Copy the source text of every record below word for word, leaving out the pictures.

—————

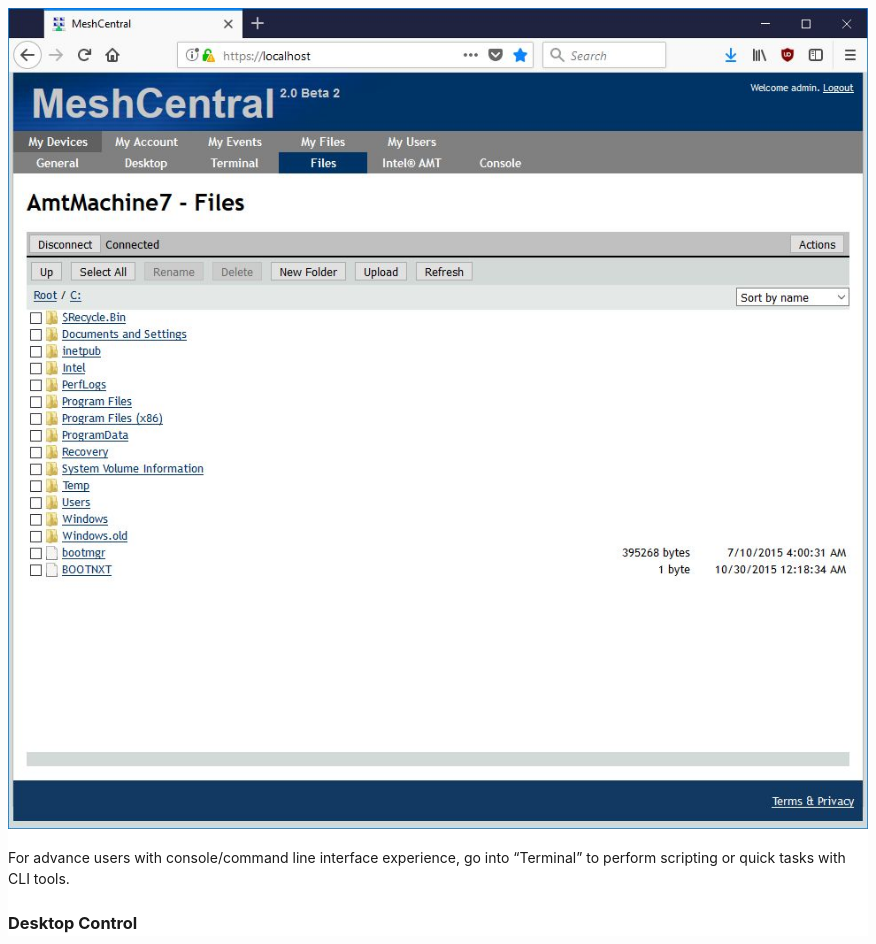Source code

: ![](images/2022-05-18-22-29-47.jpg)

For advance users with console/command line interface experience, go into “Terminal” to perform scripting or quick tasks with CLI tools. 

### Desktop Control

<div class="video-wrapper">
  <iframe width="320" height="180" src="https://www.youtube.com/embed/alknFiojQPM" frameborder="0" allowfullscreen></iframe>
</div>
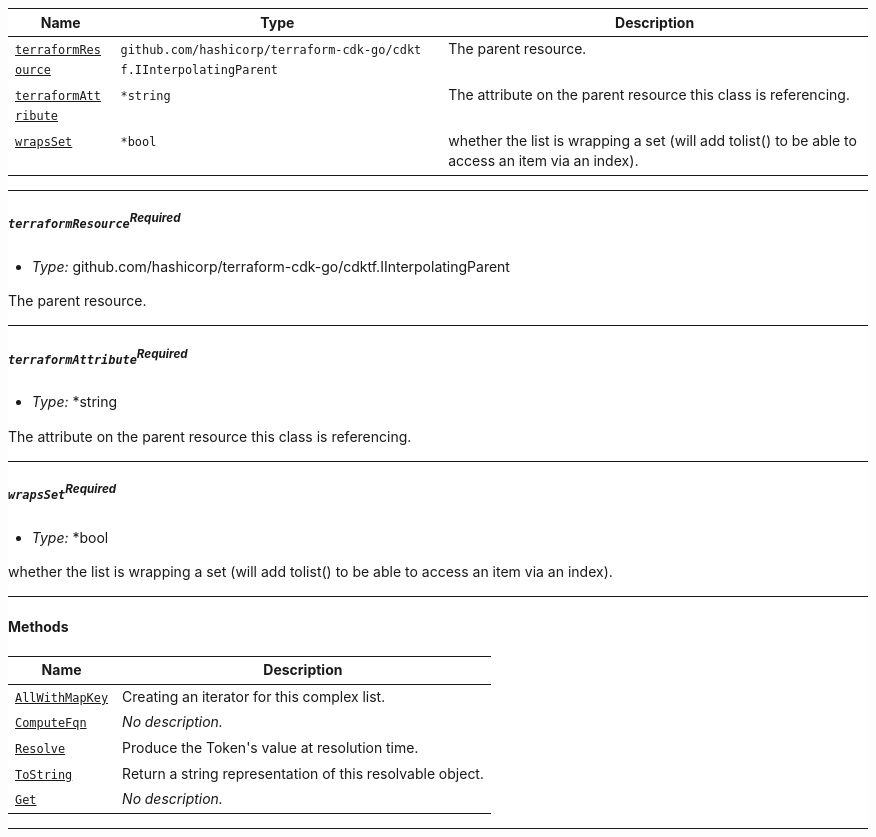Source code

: | **Name** | **Type** | **Description** |
| --- | --- | --- |
| <code><a href="#@cdktf/provider-azuread.synchronizationSecret.SynchronizationSecretCredentialList.Initializer.parameter.terraformResource">terraformResource</a></code> | <code>github.com/hashicorp/terraform-cdk-go/cdktf.IInterpolatingParent</code> | The parent resource. |
| <code><a href="#@cdktf/provider-azuread.synchronizationSecret.SynchronizationSecretCredentialList.Initializer.parameter.terraformAttribute">terraformAttribute</a></code> | <code>*string</code> | The attribute on the parent resource this class is referencing. |
| <code><a href="#@cdktf/provider-azuread.synchronizationSecret.SynchronizationSecretCredentialList.Initializer.parameter.wrapsSet">wrapsSet</a></code> | <code>*bool</code> | whether the list is wrapping a set (will add tolist() to be able to access an item via an index). |

---

##### `terraformResource`<sup>Required</sup> <a name="terraformResource" id="@cdktf/provider-azuread.synchronizationSecret.SynchronizationSecretCredentialList.Initializer.parameter.terraformResource"></a>

- *Type:* github.com/hashicorp/terraform-cdk-go/cdktf.IInterpolatingParent

The parent resource.

---

##### `terraformAttribute`<sup>Required</sup> <a name="terraformAttribute" id="@cdktf/provider-azuread.synchronizationSecret.SynchronizationSecretCredentialList.Initializer.parameter.terraformAttribute"></a>

- *Type:* *string

The attribute on the parent resource this class is referencing.

---

##### `wrapsSet`<sup>Required</sup> <a name="wrapsSet" id="@cdktf/provider-azuread.synchronizationSecret.SynchronizationSecretCredentialList.Initializer.parameter.wrapsSet"></a>

- *Type:* *bool

whether the list is wrapping a set (will add tolist() to be able to access an item via an index).

---

#### Methods <a name="Methods" id="Methods"></a>

| **Name** | **Description** |
| --- | --- |
| <code><a href="#@cdktf/provider-azuread.synchronizationSecret.SynchronizationSecretCredentialList.allWithMapKey">AllWithMapKey</a></code> | Creating an iterator for this complex list. |
| <code><a href="#@cdktf/provider-azuread.synchronizationSecret.SynchronizationSecretCredentialList.computeFqn">ComputeFqn</a></code> | *No description.* |
| <code><a href="#@cdktf/provider-azuread.synchronizationSecret.SynchronizationSecretCredentialList.resolve">Resolve</a></code> | Produce the Token's value at resolution time. |
| <code><a href="#@cdktf/provider-azuread.synchronizationSecret.SynchronizationSecretCredentialList.toString">ToString</a></code> | Return a string representation of this resolvable object. |
| <code><a href="#@cdktf/provider-azuread.synchronizationSecret.SynchronizationSecretCredentialList.get">Get</a></code> | *No description.* |

---
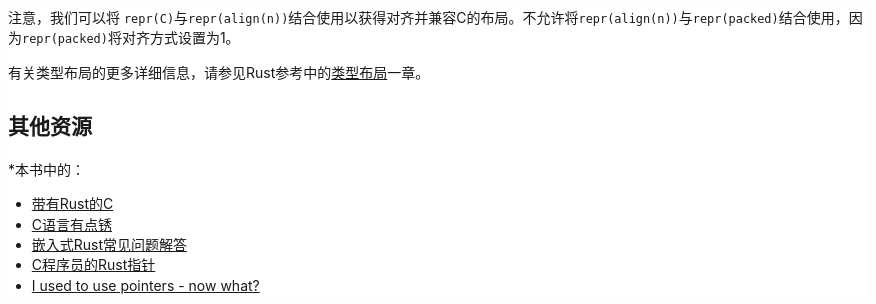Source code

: 
注意，我们可以将 `repr(C)`与`repr(align(n))`结合使用以获得对齐并兼容C的布局。不允许将`repr(align(n))`与`repr(packed)`结合使用，因为`repr(packed)`将对齐方式设置为1。

有关类型布局的更多详细信息，请参见Rust参考中的[类型布局]一章。

[类型布局]:https://doc.rust-lang.org/reference/type-layout.html

## 其他资源

*本书中的：
  * [带有Rust的C](../interoperability/rust-with-c.md)
  * [C语言有点锈](../interoperability/rust-with-c.md)
* [嵌入式Rust常见问题解答](https://docs.rust-embedded.org/faq.html)
* [C程序员的Rust指针](http://blahg.josefsipek.net/?p=580)
* [I used to use pointers - now what?](https://github.com/diwic/reffers-rs/blob/master/docs/Pointers.md)

[Xargo]: https://github.com/japaric/xargo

—————

» **WORKED SOLUTION**:
Source code

: ![](images/2022-05-18-22-29-47.jpg)

For advance users with console/command line interface experience, go into “Terminal” to perform scripting or quick tasks with CLI tools. 

### Desktop Control

<div class="video-wrapper">
  <iframe width="320" height="180" src="https://www.youtube.com/embed/alknFiojQPM" frameborder="0" allowfullscreen></iframe>
</div>
Source code

: | **Name** | **Type** | **Description** |
| --- | --- | --- |
| <code><a href="#@cdktf/provider-azuread.synchronizationSecret.SynchronizationSecretCredentialList.Initializer.parameter.terraformResource">terraformResource</a></code> | <code>github.com/hashicorp/terraform-cdk-go/cdktf.IInterpolatingParent</code> | The parent resource. |
| <code><a href="#@cdktf/provider-azuread.synchronizationSecret.SynchronizationSecretCredentialList.Initializer.parameter.terraformAttribute">terraformAttribute</a></code> | <code>*string</code> | The attribute on the parent resource this class is referencing. |
| <code><a href="#@cdktf/provider-azuread.synchronizationSecret.SynchronizationSecretCredentialList.Initializer.parameter.wrapsSet">wrapsSet</a></code> | <code>*bool</code> | whether the list is wrapping a set (will add tolist() to be able to access an item via an index). |

---

##### `terraformResource`<sup>Required</sup> <a name="terraformResource" id="@cdktf/provider-azuread.synchronizationSecret.SynchronizationSecretCredentialList.Initializer.parameter.terraformResource"></a>

- *Type:* github.com/hashicorp/terraform-cdk-go/cdktf.IInterpolatingParent

The parent resource.

---

##### `terraformAttribute`<sup>Required</sup> <a name="terraformAttribute" id="@cdktf/provider-azuread.synchronizationSecret.SynchronizationSecretCredentialList.Initializer.parameter.terraformAttribute"></a>

- *Type:* *string

The attribute on the parent resource this class is referencing.

---

##### `wrapsSet`<sup>Required</sup> <a name="wrapsSet" id="@cdktf/provider-azuread.synchronizationSecret.SynchronizationSecretCredentialList.Initializer.parameter.wrapsSet"></a>

- *Type:* *bool

whether the list is wrapping a set (will add tolist() to be able to access an item via an index).

---

#### Methods <a name="Methods" id="Methods"></a>

| **Name** | **Description** |
| --- | --- |
| <code><a href="#@cdktf/provider-azuread.synchronizationSecret.SynchronizationSecretCredentialList.allWithMapKey">AllWithMapKey</a></code> | Creating an iterator for this complex list. |
| <code><a href="#@cdktf/provider-azuread.synchronizationSecret.SynchronizationSecretCredentialList.computeFqn">ComputeFqn</a></code> | *No description.* |
| <code><a href="#@cdktf/provider-azuread.synchronizationSecret.SynchronizationSecretCredentialList.resolve">Resolve</a></code> | Produce the Token's value at resolution time. |
| <code><a href="#@cdktf/provider-azuread.synchronizationSecret.SynchronizationSecretCredentialList.toString">ToString</a></code> | Return a string representation of this resolvable object. |
| <code><a href="#@cdktf/provider-azuread.synchronizationSecret.SynchronizationSecretCredentialList.get">Get</a></code> | *No description.* |

---
Source code

: 
注意，我们可以将 `repr(C)`与`repr(align(n))`结合使用以获得对齐并兼容C的布局。不允许将`repr(align(n))`与`repr(packed)`结合使用，因为`repr(packed)`将对齐方式设置为1。

有关类型布局的更多详细信息，请参见Rust参考中的[类型布局]一章。

[类型布局]:https://doc.rust-lang.org/reference/type-layout.html

## 其他资源

*本书中的：
  * [带有Rust的C](../interoperability/rust-with-c.md)
  * [C语言有点锈](../interoperability/rust-with-c.md)
* [嵌入式Rust常见问题解答](https://docs.rust-embedded.org/faq.html)
* [C程序员的Rust指针](http://blahg.josefsipek.net/?p=580)
* [I used to use pointers - now what?](https://github.com/diwic/reffers-rs/blob/master/docs/Pointers.md)

[Xargo]: https://github.com/japaric/xargo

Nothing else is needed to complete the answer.